Text-based design files
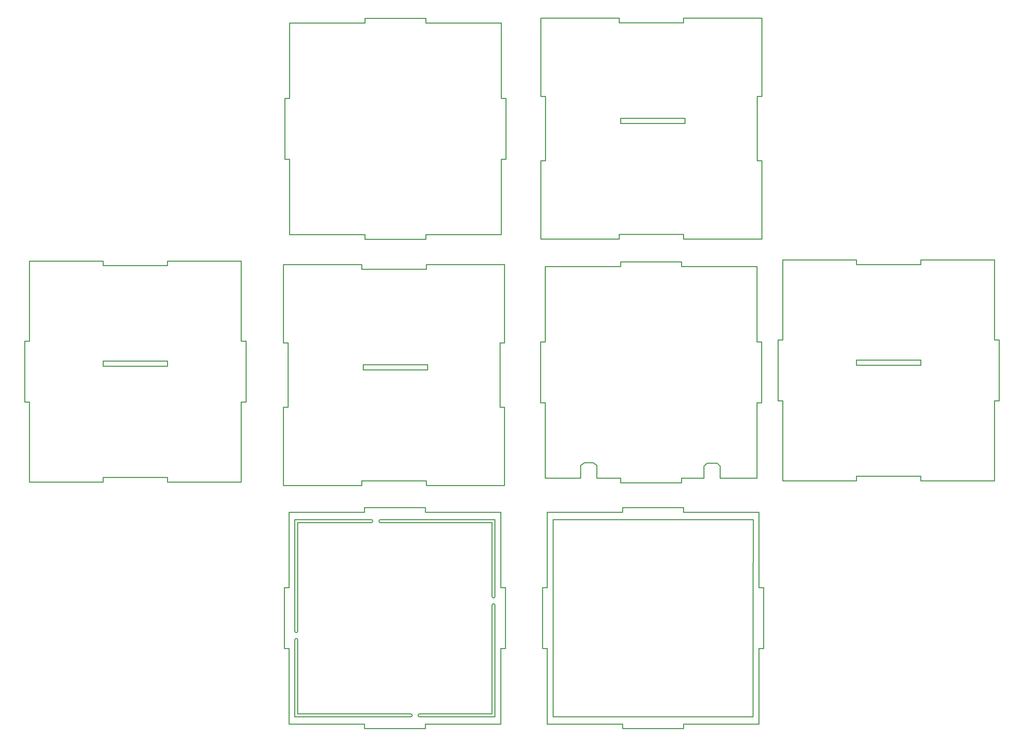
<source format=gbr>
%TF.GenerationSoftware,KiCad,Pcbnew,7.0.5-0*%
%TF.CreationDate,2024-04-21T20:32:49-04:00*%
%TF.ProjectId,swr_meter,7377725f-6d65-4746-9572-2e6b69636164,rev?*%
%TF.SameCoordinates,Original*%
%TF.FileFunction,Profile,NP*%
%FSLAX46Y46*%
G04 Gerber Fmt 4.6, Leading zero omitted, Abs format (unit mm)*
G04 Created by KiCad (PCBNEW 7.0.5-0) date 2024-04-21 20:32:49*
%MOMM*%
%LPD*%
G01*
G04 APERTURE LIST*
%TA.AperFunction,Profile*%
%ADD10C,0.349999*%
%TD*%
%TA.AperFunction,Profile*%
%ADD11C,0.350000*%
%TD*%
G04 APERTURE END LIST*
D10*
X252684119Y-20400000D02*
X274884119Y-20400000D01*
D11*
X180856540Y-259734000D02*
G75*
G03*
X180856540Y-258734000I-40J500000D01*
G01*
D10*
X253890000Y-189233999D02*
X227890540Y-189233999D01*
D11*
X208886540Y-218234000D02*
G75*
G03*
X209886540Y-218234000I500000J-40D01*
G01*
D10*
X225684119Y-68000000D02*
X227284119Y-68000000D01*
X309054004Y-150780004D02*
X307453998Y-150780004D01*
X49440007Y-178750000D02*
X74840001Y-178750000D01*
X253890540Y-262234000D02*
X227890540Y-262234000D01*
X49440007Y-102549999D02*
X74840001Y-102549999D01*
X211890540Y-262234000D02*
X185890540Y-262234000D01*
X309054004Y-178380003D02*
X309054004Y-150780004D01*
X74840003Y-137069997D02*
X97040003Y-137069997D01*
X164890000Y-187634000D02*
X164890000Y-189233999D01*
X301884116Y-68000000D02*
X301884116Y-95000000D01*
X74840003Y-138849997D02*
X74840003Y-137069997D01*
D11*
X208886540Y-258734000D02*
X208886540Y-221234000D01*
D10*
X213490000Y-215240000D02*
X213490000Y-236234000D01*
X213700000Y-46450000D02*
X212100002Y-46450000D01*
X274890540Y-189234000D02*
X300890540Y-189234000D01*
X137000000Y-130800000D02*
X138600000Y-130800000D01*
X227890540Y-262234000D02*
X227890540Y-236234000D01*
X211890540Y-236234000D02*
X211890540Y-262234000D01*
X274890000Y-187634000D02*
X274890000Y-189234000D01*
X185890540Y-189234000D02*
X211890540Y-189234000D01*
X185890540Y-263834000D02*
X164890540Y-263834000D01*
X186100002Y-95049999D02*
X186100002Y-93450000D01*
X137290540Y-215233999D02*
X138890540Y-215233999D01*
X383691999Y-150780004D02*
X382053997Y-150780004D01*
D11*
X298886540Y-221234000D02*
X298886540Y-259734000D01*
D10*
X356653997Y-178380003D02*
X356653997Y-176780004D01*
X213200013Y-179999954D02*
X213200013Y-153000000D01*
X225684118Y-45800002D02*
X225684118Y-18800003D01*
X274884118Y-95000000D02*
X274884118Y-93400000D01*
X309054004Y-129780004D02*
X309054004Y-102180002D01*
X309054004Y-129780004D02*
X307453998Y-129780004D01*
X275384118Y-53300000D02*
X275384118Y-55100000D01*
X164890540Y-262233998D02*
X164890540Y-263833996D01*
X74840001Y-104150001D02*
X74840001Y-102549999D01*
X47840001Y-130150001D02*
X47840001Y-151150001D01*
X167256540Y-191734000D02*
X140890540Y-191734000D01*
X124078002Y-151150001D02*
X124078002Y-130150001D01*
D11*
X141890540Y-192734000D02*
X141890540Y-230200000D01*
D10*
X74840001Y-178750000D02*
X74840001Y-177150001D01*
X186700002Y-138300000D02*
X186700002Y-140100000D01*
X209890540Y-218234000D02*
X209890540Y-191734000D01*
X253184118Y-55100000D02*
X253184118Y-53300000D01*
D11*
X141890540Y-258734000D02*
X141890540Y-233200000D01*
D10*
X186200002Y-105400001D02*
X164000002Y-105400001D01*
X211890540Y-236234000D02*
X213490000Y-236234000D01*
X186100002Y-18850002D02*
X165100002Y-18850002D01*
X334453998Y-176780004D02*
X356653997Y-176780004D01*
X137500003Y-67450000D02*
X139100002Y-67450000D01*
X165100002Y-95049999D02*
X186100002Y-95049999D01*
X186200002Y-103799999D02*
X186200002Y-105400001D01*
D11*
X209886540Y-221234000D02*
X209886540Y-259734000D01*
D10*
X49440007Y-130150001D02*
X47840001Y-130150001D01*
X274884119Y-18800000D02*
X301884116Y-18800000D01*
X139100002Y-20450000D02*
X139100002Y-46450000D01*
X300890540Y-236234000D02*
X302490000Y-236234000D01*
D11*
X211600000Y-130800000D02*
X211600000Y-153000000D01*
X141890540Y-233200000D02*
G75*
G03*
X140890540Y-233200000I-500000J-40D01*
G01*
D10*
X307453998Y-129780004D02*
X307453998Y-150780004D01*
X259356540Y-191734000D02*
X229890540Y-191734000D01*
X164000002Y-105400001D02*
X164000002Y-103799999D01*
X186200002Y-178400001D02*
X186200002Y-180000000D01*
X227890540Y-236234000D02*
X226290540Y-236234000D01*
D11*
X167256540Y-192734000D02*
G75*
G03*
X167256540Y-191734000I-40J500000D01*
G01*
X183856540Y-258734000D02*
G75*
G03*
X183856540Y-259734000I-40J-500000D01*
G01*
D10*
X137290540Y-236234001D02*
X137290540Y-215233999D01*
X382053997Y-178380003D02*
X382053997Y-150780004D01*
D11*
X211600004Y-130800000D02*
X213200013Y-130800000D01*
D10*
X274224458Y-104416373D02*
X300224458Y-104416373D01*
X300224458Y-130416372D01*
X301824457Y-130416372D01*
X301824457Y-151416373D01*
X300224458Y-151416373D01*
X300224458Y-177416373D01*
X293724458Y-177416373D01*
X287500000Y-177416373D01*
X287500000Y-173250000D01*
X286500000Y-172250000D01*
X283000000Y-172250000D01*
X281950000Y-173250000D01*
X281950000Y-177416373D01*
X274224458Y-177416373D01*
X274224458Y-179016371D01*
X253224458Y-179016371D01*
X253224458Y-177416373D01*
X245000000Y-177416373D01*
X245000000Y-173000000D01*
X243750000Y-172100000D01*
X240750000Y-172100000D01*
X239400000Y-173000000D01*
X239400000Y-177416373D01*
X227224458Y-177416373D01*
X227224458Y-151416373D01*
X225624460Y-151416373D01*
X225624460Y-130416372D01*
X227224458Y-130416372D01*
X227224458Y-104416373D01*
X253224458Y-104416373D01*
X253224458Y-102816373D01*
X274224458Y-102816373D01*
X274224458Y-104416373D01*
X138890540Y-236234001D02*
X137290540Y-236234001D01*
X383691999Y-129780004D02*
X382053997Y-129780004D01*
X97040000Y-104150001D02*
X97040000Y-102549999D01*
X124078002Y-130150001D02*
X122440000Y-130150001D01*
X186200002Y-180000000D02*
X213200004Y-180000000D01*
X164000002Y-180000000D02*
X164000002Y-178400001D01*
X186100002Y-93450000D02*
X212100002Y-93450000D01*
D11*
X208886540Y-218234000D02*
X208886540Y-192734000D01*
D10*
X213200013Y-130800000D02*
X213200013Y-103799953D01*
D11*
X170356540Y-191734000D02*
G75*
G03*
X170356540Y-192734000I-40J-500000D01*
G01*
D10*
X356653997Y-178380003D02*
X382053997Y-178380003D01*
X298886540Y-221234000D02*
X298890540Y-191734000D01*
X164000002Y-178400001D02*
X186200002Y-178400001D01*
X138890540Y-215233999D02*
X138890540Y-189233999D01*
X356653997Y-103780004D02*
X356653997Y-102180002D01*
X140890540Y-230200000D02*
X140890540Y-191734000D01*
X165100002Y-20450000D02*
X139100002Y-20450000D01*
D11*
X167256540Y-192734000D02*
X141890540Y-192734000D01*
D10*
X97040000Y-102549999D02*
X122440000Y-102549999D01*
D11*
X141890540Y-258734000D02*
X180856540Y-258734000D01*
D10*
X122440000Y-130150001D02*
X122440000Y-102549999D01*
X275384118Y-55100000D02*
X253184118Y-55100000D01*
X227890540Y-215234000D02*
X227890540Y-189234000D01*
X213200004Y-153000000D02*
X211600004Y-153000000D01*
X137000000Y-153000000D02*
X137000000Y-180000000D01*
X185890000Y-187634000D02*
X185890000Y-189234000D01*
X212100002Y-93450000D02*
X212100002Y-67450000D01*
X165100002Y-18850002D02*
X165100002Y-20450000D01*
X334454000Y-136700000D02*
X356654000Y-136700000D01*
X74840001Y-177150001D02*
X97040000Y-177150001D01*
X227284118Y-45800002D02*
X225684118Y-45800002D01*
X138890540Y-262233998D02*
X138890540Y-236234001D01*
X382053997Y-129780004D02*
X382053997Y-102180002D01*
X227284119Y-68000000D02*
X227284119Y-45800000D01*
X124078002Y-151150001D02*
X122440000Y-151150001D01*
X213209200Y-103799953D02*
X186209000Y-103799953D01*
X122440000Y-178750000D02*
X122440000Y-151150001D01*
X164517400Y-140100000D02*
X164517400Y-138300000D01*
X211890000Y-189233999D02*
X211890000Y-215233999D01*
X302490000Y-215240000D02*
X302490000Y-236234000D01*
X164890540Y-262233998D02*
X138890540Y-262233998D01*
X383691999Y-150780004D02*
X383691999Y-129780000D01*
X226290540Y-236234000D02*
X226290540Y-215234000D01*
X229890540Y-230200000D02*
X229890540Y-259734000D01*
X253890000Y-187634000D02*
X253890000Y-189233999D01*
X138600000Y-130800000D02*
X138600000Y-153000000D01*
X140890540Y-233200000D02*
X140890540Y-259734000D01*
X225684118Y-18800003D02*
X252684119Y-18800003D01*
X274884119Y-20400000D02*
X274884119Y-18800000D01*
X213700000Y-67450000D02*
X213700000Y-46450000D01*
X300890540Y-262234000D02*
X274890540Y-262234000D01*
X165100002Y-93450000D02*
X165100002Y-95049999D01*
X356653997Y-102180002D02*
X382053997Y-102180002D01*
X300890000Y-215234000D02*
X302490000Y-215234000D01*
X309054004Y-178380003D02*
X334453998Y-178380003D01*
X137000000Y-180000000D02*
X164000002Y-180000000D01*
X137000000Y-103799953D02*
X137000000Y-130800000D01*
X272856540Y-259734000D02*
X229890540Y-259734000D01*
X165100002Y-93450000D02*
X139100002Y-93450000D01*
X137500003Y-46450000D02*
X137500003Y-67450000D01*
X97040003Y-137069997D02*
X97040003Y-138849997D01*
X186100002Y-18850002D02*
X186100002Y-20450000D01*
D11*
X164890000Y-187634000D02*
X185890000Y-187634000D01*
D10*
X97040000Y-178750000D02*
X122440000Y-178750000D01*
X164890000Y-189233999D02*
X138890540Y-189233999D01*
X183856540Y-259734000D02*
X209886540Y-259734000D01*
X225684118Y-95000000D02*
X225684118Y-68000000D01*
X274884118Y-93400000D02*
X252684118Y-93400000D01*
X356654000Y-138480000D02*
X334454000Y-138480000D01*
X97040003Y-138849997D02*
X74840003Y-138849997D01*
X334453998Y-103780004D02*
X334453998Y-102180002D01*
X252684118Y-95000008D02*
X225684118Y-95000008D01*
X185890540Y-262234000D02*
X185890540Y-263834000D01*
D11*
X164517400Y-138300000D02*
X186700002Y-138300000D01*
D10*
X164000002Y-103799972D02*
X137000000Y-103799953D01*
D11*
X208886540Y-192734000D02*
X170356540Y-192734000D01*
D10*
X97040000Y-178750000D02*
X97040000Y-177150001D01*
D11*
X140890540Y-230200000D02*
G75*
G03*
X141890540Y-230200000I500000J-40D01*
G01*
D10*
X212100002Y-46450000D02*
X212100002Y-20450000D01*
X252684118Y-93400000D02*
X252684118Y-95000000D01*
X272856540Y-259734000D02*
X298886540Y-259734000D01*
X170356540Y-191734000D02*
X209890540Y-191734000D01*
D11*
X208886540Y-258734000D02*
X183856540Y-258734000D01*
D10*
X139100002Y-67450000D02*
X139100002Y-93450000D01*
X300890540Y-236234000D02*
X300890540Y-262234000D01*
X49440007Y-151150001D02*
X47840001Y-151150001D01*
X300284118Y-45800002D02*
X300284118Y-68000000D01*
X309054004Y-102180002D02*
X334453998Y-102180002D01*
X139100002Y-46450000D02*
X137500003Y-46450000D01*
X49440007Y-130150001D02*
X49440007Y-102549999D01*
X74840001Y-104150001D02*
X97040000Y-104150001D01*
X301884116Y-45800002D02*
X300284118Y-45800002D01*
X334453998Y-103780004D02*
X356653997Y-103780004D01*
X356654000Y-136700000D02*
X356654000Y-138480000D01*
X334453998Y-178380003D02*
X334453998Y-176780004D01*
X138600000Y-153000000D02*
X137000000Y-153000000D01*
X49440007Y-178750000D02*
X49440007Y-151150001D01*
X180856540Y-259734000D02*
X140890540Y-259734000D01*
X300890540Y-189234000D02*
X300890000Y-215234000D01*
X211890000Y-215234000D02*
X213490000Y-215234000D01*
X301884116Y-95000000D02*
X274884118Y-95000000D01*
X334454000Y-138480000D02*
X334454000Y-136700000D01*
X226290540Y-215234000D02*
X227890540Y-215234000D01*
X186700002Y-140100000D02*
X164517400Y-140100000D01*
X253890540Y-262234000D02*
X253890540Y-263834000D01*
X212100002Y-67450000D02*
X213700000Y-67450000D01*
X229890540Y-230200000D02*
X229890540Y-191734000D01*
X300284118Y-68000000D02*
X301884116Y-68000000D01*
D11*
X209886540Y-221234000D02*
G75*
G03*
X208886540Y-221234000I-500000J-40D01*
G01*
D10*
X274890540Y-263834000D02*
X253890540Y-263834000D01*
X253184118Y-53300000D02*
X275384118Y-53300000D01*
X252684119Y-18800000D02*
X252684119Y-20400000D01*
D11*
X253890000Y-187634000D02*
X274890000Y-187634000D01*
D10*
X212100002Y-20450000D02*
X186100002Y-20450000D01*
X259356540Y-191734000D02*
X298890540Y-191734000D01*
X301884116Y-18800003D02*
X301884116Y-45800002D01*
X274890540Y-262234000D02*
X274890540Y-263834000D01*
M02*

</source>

## INSTRUCTIONS FOR THE TASK
Copy out, from the data above, each line where the string "LIST" is present.

## ANSWER BOX
G04 APERTURE LIST*
G04 APERTURE END LIST*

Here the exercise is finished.